2. Power and the patient:
Use two key sites of interaction—clinical visits and patient charts—to use your power as a clinician to collaborate in shaping patient healthcare narratives with attention to equity. For clinical visits, engage in active listening and pay careful attention to how your presence—posture, language, status—might influence the patient’s comfort in sharing vulnerable information. Additionally, we’re now in the era of Open Notes; this mandate for transparency reflects a genre change from documentation historically meant for a healthcare audience to a hybrid audience now emphasizing the patient. With increased access to notes, clinical language will shape the patient’s view of self and of their healthcare experience.
3. Power and the team:
Pursue narrative work with interprofessional healthcare teams and in interdisciplinary educational settings. Every interdisciplinary and professional category in a clinical setting will have unique approaches to how they engage with a patient’s data and thus healthcare story. The classic narrative medicine workshop is an ideal tool to bring diverse voices to the table and to learn how different team members interpret the same subject. Reading with and listening to those with different training and professional roles in a non-competitive and collegial environment helps teams understand and appreciate unique styles of learning, communicating, and observing that can translate to better collaboration in patient care.

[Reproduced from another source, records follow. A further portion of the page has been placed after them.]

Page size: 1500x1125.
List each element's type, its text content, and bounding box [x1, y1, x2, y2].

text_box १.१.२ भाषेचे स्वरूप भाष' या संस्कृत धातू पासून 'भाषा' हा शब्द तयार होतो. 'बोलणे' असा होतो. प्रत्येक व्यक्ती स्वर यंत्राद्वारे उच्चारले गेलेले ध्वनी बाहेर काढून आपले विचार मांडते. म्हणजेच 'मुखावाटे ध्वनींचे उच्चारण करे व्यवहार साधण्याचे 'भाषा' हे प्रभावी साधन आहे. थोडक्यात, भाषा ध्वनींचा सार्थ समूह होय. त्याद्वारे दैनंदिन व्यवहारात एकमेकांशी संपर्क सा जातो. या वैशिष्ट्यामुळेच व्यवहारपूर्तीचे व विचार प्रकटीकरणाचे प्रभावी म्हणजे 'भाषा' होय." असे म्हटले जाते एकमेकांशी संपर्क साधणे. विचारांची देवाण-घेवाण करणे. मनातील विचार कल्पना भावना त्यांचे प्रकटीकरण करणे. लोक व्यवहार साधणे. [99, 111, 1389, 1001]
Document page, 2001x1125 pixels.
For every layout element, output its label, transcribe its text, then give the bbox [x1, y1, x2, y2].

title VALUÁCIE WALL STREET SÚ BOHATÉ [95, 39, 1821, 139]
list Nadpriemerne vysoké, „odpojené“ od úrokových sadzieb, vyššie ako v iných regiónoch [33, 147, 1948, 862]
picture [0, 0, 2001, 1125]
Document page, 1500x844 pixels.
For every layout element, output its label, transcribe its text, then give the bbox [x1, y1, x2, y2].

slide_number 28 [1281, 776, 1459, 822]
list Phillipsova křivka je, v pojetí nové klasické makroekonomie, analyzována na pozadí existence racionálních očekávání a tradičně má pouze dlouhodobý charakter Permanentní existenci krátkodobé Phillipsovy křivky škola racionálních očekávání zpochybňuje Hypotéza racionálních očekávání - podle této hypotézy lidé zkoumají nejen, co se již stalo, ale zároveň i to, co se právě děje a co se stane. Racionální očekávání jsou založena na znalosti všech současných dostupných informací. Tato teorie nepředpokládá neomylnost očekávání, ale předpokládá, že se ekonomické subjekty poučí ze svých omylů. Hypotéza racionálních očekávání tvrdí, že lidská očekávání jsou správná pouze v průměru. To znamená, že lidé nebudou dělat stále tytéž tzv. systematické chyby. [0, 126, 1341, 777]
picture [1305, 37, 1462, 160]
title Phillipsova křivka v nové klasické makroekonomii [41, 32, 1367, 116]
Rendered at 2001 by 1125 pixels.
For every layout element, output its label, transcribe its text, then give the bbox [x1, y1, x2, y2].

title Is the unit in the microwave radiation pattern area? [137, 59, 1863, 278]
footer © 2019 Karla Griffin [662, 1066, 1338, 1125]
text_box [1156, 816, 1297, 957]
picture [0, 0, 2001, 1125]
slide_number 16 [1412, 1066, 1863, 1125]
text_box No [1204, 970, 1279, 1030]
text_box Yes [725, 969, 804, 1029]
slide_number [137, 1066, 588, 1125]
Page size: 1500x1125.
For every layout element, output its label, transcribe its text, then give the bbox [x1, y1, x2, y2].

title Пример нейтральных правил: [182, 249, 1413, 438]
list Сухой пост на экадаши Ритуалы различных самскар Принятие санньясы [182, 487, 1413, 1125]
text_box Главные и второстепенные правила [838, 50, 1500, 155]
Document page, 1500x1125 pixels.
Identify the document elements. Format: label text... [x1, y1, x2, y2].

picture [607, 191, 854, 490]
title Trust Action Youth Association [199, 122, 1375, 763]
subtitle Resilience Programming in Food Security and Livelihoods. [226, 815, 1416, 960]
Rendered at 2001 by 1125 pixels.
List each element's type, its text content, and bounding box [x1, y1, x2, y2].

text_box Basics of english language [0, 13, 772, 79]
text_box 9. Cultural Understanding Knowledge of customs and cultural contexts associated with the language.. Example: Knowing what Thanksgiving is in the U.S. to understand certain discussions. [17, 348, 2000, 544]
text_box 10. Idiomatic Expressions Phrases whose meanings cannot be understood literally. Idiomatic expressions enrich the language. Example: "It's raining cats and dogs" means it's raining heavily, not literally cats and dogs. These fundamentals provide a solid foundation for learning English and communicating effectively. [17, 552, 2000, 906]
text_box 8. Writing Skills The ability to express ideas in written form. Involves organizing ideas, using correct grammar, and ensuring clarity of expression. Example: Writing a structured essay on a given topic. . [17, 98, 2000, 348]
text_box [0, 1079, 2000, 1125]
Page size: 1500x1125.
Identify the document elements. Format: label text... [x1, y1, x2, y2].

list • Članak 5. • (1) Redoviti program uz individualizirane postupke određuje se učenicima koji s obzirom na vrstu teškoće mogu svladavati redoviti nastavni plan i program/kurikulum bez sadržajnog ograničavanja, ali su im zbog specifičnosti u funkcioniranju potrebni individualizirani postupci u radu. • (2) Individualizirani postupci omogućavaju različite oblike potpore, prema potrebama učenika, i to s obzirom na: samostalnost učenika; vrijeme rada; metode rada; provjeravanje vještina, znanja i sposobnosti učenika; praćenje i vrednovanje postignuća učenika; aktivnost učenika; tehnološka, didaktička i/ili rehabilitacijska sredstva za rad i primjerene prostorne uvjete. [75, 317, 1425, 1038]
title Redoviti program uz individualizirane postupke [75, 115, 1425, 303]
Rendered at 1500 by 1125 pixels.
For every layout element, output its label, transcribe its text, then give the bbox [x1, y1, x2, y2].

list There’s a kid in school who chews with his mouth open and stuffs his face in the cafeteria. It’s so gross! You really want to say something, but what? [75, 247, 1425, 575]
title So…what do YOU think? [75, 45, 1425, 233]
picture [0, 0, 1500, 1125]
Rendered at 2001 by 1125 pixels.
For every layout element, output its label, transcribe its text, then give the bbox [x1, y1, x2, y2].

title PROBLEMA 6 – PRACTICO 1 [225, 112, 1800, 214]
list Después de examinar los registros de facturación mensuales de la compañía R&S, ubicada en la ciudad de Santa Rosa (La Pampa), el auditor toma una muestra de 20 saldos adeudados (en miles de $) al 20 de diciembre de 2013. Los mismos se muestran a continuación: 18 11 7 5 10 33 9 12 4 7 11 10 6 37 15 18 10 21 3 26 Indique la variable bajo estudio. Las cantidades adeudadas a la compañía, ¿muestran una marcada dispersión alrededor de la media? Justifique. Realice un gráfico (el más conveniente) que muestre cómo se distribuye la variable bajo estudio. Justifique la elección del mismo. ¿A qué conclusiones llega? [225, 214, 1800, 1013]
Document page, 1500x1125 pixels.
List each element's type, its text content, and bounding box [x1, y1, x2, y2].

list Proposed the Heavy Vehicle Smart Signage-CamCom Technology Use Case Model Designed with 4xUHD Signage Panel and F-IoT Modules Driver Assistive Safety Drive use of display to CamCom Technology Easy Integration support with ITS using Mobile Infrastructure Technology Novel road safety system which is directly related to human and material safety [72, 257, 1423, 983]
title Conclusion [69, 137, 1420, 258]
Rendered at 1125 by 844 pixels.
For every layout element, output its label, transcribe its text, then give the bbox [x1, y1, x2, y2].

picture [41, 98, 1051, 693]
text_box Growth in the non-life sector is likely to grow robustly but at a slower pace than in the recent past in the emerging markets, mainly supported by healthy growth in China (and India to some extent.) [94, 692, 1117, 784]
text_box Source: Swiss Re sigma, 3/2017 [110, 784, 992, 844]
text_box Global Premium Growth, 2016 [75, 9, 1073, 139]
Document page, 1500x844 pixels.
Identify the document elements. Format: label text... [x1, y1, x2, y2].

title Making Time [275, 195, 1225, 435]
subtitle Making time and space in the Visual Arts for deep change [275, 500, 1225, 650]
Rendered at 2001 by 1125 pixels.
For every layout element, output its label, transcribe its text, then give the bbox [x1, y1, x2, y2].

4. Power and the community:
Find ways to engage with Community Health Workers (CHWs) or other community-based organizations to better understand how diverse orientations to power impact health in your community. CHWs have their fingers on the pulse of community stories and strengths—as well as the needs communicated through these stories. Employ CHWs as mediators to show care for and interest in community-based wisdom and self-knowledge.
This piece expresses the views solely of the author. It does not necessarily represent the views of any organization, including Johns Hopkins Medicine.